Libourne, March 26th 2014
World milk production will pass the level of 1,000 million tonnes (mt.) in 2023 (2012: 780 mt.) up by 29% or 20 mt. (2.3%) per annum*.
According to Rabobank, a leading Food and Agribusiness bank “Developing regions will continue to be supply constrained and require supply growth from those regions capable of producing surpluses”. This means continuing to produce in economies where land and input costs are at a premium, all of which will put more pressure on producers to increase productivity per cow. Optimizing the reproductive management is one of the major factors influencing the efficiency of dairy production.
Against this background, Ceva last week held the second reprodAction (Reproductive Management in Action) Cattle Symposium in Nice, France.
300 attendees from 30 countries met to be updated on the latest research in cattle reproduction management. 6 worldwide experts shared their knowledge with topics selected on the basis of their practical interest for field specialized veterinarians in cattle reproduction.
- Impact of heat stress in dairy cattle (Dr. Michelle Rhoads, US)
- The link between nutrition and reproduction (Dr. Alex Bach, Spain)

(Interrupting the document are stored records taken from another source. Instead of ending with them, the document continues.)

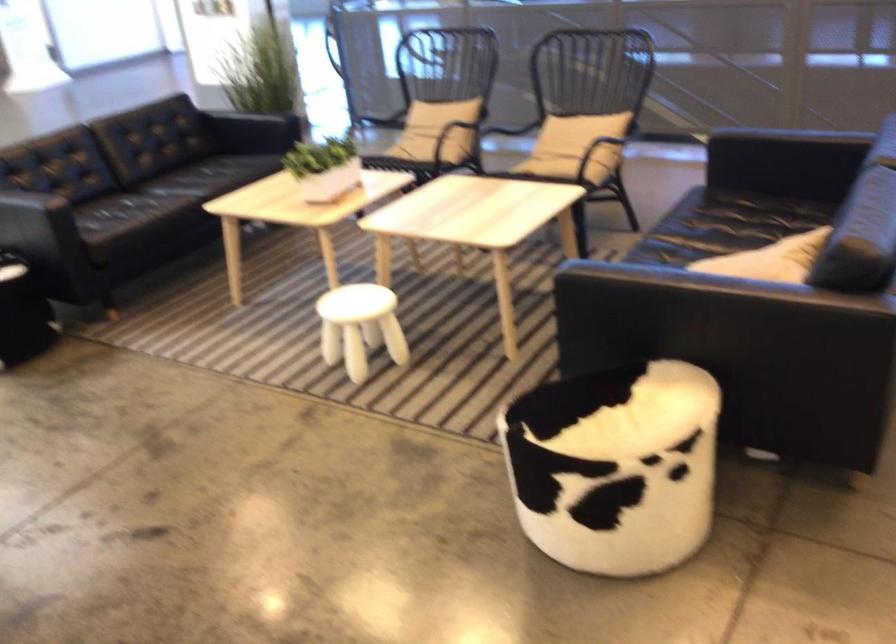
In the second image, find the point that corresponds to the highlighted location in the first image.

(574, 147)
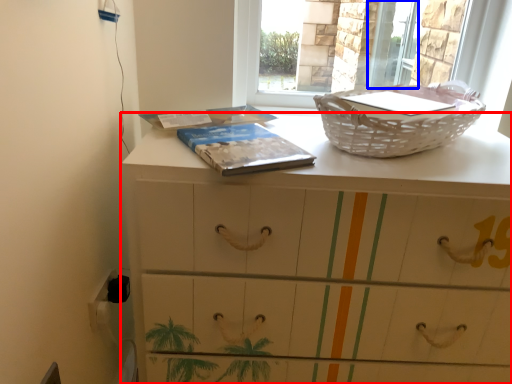
Question: Which object is closer to the camera taking this photo, chest of drawers (highlighted by a red box) or screen door (highlighted by a blue box)?

Choices:
 (A) chest of drawers
 (B) screen door

Answer: (A)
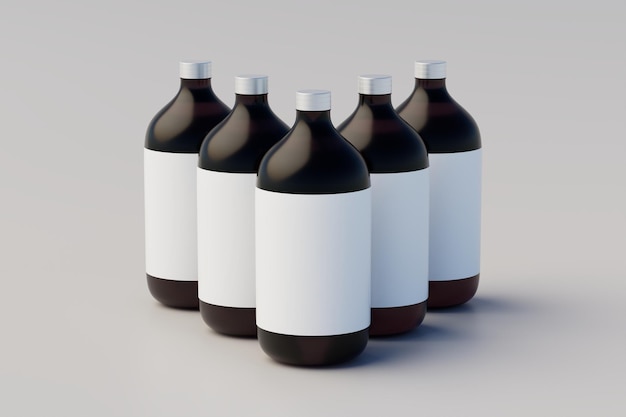
This screenshot has width=626, height=417. Identify the location of bottles with plain white labels. (158, 190), (228, 238), (312, 266), (399, 241), (456, 215).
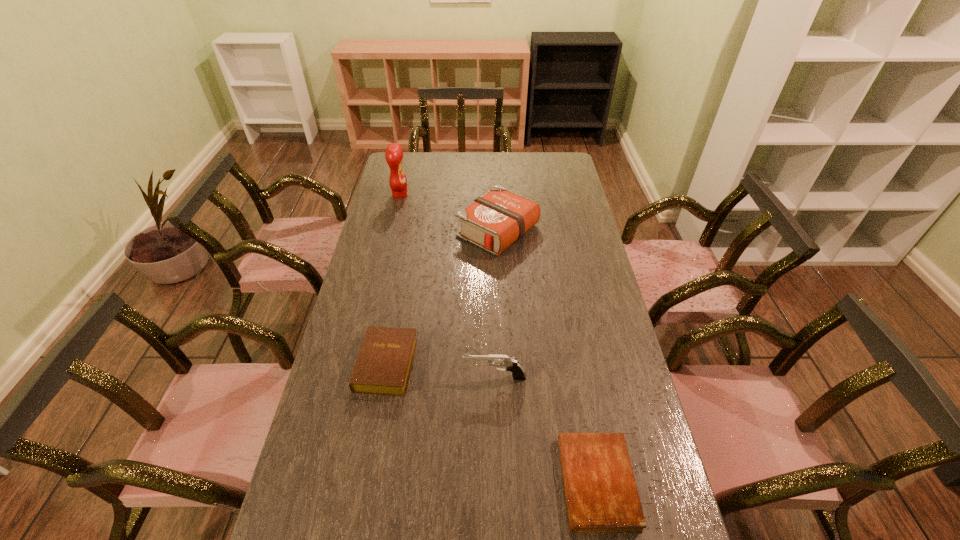
Locate an element on the screen. The height and width of the screenshot is (540, 960). free point that satisfies the following two spatial constraints: 1. on the label side of the condiment; 2. on the right side of the second farthest object is located at coordinates (392, 231).

Locate an element on the screen. vacant area that satisfies the following two spatial constraints: 1. on the front side of the fourth nearest object; 2. at the muzzle of the gun is located at coordinates (505, 377).

Where is `vacant space that satisfies the following two spatial constraints: 1. on the label side of the leftmost Bible; 2. on the left side of the condiment`? The image size is (960, 540). vacant space that satisfies the following two spatial constraints: 1. on the label side of the leftmost Bible; 2. on the left side of the condiment is located at coordinates (361, 364).

Where is `free point that satisfies the following two spatial constraints: 1. on the back side of the farthest Bible; 2. on the label side of the condiment`? free point that satisfies the following two spatial constraints: 1. on the back side of the farthest Bible; 2. on the label side of the condiment is located at coordinates (496, 195).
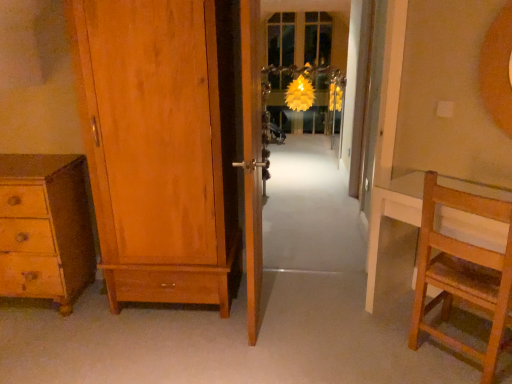
I want to click on space that is in front of wooden chest of drawers at lower left, so click(x=34, y=350).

- Q fever impact on reproductive parameters (Dr. Raphael Guatteo, France),
- The use of genomics in cattle (Dr. Claire Ponsart, France),
- Heifer management (Dr. Alex Bach, Spain),
- Synchronization management in dairy and beef herds (Dr. Stephen Butler, Ireland)
- The role of progesterone in cattle reproduction (Dr. AlessioValenza, Italy, Ceva Technical Manager)
This expert symposium for veterinarians reinforces the strategy of Ceva Santé Animale to become the worldwide leader in the management of cattle reproduction.